Bug #879 PreparedStatement.setString() incorrectly processes GBK string
Submitted: 20 Jul 2003 17:57 Modified: 5 Mar 2004 14:25
Reporter: [ name withheld ] Email Updates:
Status: Closed Impact on me:
Category:Connector / J Severity:S1 (Critical)
Version:3.0.8-stable OS:Linux (linux)
Assigned to: Mark Matthews CPU Architecture:Any

[20 Jul 2003 17:57] [ name withheld ]
I'm running a mysqld 4.0.12 on a linux box. The default database charset is GBK. When I use PreparedStatement.setString() to insert a string containing double quote or single quote, the server responses a syntax error. I've traced into the PreparedStatement.java, and found that inside StringUtils.getBytes() there might be a bug when processing GBK charset bytes. In PreparedStatement.setString(), the string x will be escaped before calling StringUtils.getBytes(). But in StringUtils.getBytes(), if the transmitted string is encoded with SJIS or BIG5 or GBK, the escaped string will be escaped again. For example, pstmt.setString(1, "It's a test") will be escaped to "It\'s a test" before calling StringUtils.getBytes() in PreparedStatement.setString(), and will be escaped again to "It\\'s a test" after returning from getBytes(). 

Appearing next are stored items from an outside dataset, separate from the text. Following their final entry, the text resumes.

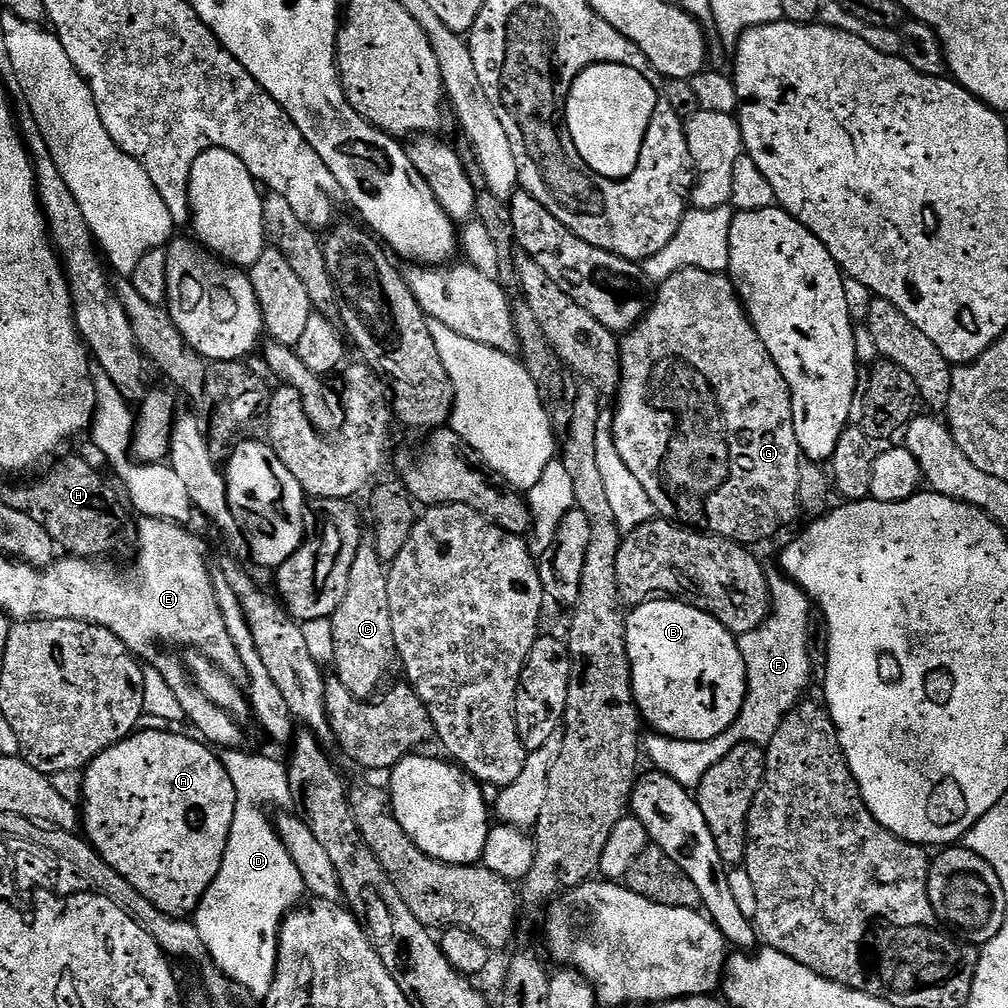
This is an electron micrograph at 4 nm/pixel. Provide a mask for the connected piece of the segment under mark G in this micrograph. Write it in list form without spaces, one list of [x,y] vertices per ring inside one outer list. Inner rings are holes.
[[[683,268],[670,278],[659,281],[656,297],[651,297],[650,307],[644,319],[635,328],[623,333],[618,344],[620,353],[620,383],[615,393],[616,406],[613,418],[613,440],[618,454],[625,462],[629,474],[641,484],[642,490],[650,496],[655,511],[663,519],[679,522],[693,530],[720,536],[723,540],[734,540],[737,544],[753,546],[759,540],[768,540],[783,524],[798,516],[798,466],[802,463],[802,453],[798,438],[794,434],[792,417],[792,396],[786,382],[774,366],[770,354],[758,334],[752,328],[752,321],[739,296],[736,285],[722,272],[707,272],[697,268]]]

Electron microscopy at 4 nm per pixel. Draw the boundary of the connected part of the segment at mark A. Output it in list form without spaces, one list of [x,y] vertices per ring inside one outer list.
[[[137,730],[122,742],[115,744],[110,750],[98,754],[98,758],[94,758],[94,762],[83,769],[82,832],[88,843],[111,868],[118,870],[118,874],[122,874],[122,878],[126,878],[126,882],[130,882],[130,886],[134,886],[134,890],[138,890],[138,894],[142,894],[142,898],[149,900],[158,911],[177,918],[191,917],[200,907],[201,898],[208,893],[208,887],[214,882],[224,861],[236,809],[236,787],[234,782],[230,782],[230,774],[226,774],[219,755],[207,743],[196,740],[191,740],[188,736],[179,736],[176,730],[167,732]]]

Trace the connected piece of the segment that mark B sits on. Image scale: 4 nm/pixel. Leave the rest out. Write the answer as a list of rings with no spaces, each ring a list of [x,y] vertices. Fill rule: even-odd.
[[[653,598],[644,604],[635,605],[627,613],[624,629],[626,630],[626,650],[632,671],[632,696],[636,700],[636,711],[639,712],[641,721],[647,727],[648,724],[652,727],[653,733],[668,736],[671,740],[713,740],[739,718],[740,712],[744,708],[744,695],[748,693],[748,671],[740,653],[737,637],[733,636],[730,630],[726,630],[726,626],[722,626],[722,622],[718,622],[718,618],[714,618],[708,612],[702,611],[701,608],[695,608],[693,604],[679,598]]]

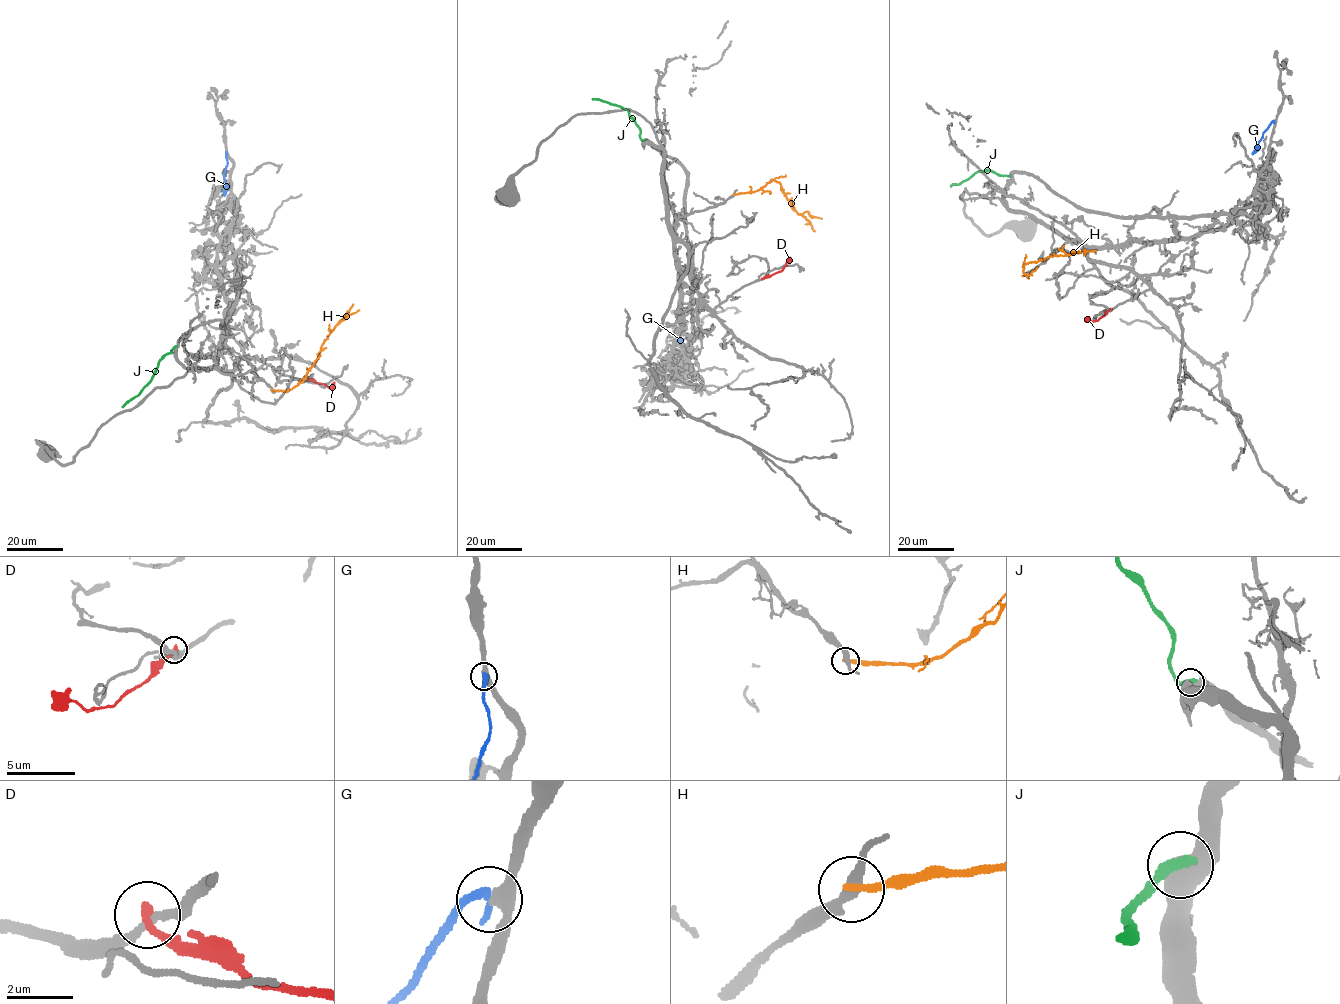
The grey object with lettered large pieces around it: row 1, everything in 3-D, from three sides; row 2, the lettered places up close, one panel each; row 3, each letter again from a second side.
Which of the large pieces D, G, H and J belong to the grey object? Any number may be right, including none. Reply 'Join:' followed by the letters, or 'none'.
Join: G

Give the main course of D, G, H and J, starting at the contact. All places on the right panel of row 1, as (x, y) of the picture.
D: (1110, 309), (1099, 319), (1092, 321), (1089, 317)
G: (1274, 121), (1252, 154)
H: (1031, 271), (1028, 278), (1023, 265), (1049, 256), (1095, 250)
J: (1010, 175), (978, 171), (950, 186)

Charsets other than the GBK/SJIS/BIG5 should not be influenced by this error. I've tested UTF8 for a mysqld 4.1, and everything seems ok.

How to repeat:
Create a database (we use test in this case) with GBK charset, and then create a table:
create table test(col varchar(200));

Write a java program testjdbc.java:
import java.sql.*;
public class testjdbc
        public static void main(String[] args)
                throws Exception
                try {
                        Connection con = DriverManager.getConnection("jdbc:mysql://localhost:3306/test?user=jdbc&password=jdbc");
                        PreparedStatement pstmt = con.prepareStatement("insert into test(col) values(?)");
                        pstmt.setString(1, "It's a test.");
                } catch (SQLException e) {
                        System.out.println(e.getSQLState() + ":" + e.getErrorCode());
                        throw e;

Compile and run it, and you'll get the error.

Suggested fix:
I comment out the codes that write additional 0x5c in method escapeSJISByteStream() (within lines from 180 to 200) in StringUtils.java. I don't know if this is the right way to solve the problem. The only thing I know is that it solves my already emerged problems. I wonder such modifications could cause other problems.
[29 Jul 2003 7:42] [ name withheld ]
I am having the same problem of having escape character duplicatted when using preparedstatement. My personnel opinion is that it should have something to do with StringUtils.java:Line180, consider a string with big5 encoding but contains only english character. That line will make all escape character in the string duplicated, but I think think its a preferred behavior. Below is my test case:
            Connection conn = DriverManager.getConnection("jdbc:mysql://localhost/testdb?useUnicode=true&characterEncoding=big5", "", "");
            //Statement stmt = conn.createStatement();
            PreparedStatement stmt = conn.prepareStatement("insert into TestTable (TestCol) values (?)");
            stmt.setString(1, "1234\\1234\\1234\n");

If I change characterEncoding to others like gb2312, then the result will be correct.
[7 Aug 2003 15:08] Mark Matthews
This is fixed in the tree for 3.0.x and 3.1.x. If you can't wait for the release of 3.0.9 or 3.1.1, you can test a nightly snapshot of either after 00:00 GMT on August 9, 2003 from http://mmmysql.sourceforge.net/snapshots/

Thank you for your bug report, and for using MySQL!

[13 Jan 2004 13:59] Mark Matthews
I'm re-opening this. To do it totally correct requires some heavy lifting that will have to wait until 3.0.11.
[5 Mar 2004 14:25] Mark Matthews
This should be fixed in the nightly builds of 3.0 and 3.1.